» EXCERPTED TEXT
- Directed by: Julien Duvivier
- Starring: Jean-Claude Brialy Édith Scob Nadja Tiller Claude Rich
- Music by: Georges Auric
- Release date: 1962;
- Running time: 110 minutes

= The Burning Court (film) =

1962 film

The Burning Court (La chambre ardente, /fr/) is a French-Italian-German film directed by Julien Duvivier, released in 1962. The script was written by Charles Spaak and Duvivier, from the 1937 novel of the same name by John Dickson Carr.

The cast included Catherine Rich who was making her debut on the screen.

» STUDY QUESTIONS
1. Check each statement against the article on The Burning Court. Answer yes or no, and quote the words that decide it: (a) The film was released in 1962. (b) The script was adapted from a novel by Georges Simenon. (c) Georges Auric provided the music.
2. According to the article on The Burning Court, which cast member made a screen debut in the film?
3. Please pick up the article on The Burning Court after its last sentence and keep writing it.
The rows that come next are separate material, unrelated to the film article.

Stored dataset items

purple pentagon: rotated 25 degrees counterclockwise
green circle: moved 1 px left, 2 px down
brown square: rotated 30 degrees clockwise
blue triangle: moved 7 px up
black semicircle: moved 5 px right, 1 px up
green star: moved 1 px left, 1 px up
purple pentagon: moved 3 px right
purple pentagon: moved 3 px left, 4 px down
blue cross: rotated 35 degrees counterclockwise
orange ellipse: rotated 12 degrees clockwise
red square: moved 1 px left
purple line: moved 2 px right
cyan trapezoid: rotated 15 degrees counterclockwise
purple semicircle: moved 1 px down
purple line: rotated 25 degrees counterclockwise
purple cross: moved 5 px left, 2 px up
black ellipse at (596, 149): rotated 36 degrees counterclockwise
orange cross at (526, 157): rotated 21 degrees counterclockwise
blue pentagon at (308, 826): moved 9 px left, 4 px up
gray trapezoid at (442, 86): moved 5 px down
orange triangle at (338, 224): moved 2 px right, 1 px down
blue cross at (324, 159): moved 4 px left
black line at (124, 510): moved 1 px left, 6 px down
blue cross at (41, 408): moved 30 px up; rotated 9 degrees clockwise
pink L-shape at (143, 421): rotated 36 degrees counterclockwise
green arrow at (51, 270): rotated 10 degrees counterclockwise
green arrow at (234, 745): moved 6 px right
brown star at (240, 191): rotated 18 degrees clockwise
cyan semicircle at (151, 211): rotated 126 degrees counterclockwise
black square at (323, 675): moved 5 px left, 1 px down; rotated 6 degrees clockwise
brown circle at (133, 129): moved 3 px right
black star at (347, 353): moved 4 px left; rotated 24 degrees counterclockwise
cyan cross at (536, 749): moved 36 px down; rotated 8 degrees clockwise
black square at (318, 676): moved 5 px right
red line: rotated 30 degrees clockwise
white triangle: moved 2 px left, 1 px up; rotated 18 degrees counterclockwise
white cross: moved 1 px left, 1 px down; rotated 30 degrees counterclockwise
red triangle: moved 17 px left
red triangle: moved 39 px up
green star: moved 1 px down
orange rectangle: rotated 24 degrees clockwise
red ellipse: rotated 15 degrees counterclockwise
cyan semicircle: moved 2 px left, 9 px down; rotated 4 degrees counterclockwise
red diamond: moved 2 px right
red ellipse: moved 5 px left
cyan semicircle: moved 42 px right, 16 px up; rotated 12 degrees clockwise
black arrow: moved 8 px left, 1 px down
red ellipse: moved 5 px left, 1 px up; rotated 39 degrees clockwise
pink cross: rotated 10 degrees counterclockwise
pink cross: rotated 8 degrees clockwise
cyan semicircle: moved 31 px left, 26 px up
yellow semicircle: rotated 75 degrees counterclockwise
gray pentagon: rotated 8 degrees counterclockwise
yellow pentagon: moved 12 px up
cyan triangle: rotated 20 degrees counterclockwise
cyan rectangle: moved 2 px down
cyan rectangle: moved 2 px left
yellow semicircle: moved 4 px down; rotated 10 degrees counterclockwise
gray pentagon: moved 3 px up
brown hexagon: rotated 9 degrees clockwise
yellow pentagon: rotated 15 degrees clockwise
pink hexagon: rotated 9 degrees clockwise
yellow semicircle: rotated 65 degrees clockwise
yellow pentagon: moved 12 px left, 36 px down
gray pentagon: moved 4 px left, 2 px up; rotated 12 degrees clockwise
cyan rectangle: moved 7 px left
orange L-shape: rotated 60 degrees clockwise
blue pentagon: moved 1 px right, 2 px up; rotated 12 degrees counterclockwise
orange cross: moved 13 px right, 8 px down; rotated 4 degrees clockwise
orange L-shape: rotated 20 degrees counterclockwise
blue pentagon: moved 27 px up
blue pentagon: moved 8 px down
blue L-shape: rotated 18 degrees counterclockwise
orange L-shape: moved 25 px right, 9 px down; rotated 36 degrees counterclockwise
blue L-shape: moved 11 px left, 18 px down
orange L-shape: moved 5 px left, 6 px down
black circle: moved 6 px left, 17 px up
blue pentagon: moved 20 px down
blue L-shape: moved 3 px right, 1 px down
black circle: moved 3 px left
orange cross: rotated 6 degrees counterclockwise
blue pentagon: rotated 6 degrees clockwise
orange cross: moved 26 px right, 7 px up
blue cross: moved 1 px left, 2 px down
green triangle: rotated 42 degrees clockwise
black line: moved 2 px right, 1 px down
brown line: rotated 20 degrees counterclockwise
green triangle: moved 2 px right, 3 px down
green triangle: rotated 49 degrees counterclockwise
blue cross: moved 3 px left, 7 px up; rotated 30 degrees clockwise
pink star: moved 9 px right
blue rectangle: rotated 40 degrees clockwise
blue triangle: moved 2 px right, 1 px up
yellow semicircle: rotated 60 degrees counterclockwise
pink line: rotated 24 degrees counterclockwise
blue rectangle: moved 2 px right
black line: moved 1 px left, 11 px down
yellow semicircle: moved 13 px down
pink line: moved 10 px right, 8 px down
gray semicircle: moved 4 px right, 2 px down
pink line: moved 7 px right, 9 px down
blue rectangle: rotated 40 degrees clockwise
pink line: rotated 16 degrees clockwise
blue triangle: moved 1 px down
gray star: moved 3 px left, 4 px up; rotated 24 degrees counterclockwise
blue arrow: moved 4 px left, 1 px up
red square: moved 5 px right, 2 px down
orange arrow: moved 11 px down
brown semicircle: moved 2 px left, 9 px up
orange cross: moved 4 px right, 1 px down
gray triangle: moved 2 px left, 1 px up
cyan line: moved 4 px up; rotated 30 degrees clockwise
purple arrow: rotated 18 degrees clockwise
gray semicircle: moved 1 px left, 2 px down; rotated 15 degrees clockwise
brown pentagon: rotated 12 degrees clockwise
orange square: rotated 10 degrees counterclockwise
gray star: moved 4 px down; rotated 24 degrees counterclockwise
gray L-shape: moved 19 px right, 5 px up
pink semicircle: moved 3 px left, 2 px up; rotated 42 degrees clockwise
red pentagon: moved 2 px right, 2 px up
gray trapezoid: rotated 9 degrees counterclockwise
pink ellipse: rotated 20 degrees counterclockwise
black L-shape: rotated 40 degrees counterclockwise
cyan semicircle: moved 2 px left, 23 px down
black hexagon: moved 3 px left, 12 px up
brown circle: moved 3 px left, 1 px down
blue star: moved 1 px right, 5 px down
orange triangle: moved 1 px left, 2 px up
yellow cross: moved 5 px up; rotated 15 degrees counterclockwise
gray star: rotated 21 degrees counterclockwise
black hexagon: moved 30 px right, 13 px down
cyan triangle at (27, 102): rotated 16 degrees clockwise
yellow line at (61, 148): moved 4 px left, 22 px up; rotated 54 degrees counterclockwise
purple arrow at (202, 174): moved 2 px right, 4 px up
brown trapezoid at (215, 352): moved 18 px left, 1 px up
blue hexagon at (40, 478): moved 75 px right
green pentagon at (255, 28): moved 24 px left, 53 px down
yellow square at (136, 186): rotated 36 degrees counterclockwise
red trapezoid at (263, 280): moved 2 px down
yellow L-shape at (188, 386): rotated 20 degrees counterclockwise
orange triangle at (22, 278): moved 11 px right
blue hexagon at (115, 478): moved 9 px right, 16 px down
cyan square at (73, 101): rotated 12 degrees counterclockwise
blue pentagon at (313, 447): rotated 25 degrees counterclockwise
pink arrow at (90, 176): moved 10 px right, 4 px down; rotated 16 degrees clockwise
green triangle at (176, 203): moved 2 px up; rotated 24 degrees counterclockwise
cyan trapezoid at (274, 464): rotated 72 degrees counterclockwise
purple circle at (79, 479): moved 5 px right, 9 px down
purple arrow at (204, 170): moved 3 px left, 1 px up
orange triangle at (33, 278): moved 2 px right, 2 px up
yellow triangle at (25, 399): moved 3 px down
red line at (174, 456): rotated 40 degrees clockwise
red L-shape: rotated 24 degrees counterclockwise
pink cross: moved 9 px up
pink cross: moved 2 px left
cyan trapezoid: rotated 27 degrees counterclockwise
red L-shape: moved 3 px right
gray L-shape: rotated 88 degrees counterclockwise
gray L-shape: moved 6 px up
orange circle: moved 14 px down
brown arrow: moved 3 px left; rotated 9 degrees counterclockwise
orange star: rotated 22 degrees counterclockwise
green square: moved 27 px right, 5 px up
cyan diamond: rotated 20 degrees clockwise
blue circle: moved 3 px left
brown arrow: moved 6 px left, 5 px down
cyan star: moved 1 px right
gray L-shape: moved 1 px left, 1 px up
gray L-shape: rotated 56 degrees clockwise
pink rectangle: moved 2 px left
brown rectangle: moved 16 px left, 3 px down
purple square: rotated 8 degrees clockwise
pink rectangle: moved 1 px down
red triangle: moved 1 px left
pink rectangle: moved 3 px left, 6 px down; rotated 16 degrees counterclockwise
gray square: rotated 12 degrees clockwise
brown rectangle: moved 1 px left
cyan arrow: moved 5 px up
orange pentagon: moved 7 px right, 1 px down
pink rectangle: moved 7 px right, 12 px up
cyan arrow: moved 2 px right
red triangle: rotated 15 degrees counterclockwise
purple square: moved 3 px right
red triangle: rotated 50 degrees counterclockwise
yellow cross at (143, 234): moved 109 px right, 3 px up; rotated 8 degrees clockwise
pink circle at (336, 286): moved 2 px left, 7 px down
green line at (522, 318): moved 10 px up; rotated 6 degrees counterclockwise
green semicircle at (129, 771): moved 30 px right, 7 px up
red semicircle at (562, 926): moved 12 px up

» TASK-BY-TASK OUTPUTS
1.
(a) Yes: "released in 1962"
(b) No: "from the 1937 novel of the same name by John Dickson Carr"
(c) Yes: "Music by: Georges Auric"

2. Catherine Rich.

3.
==Plot==
Historian Michel Boissard (Walter Giller), is invited with his wife Marie (Édith Scob), a descendant of Madame de Brinvilliers, the notorious poisoner, to the château of Mathias Desgrez (Frédéric Duvallès). Mathias Desgrez is a descendant of the last lover of the Marchioness, who denounced her. Mathias is adept in the occult arts, which he practises with his friend Dr. Hermann (Antoine Balpêtré). To the château come Marc Desgrez (Jean-Claude Brialy), and Stephane Desgrez (Claude Rich), nephews of Mathias, who are waiting impatiently for their inheritance. The wife of Marc, Lucy (Perrette Pradier) also has hopes. And Marc's mistress Myra (Nadja Tiller) who is Mathias' personal nurse, would like to accelerate Marc's uncle's death. Mathias himself is fascinated by Marie Boissard.

One night, a little time later, Mathias dies having received a visit from a mysterious woman bringing him medications, and is seen by a servant. Mathias is buried and then his body disappears just when the analysis proves that he has undoubtedly been poisoned. By whom? Lucy - eager to inherit? Myra - to please her lover? Marie - to avenge her betrayed ancestor, by the ancestor of Mathias? Inspector Krauss (Claude Piéplu) enquires into the matter.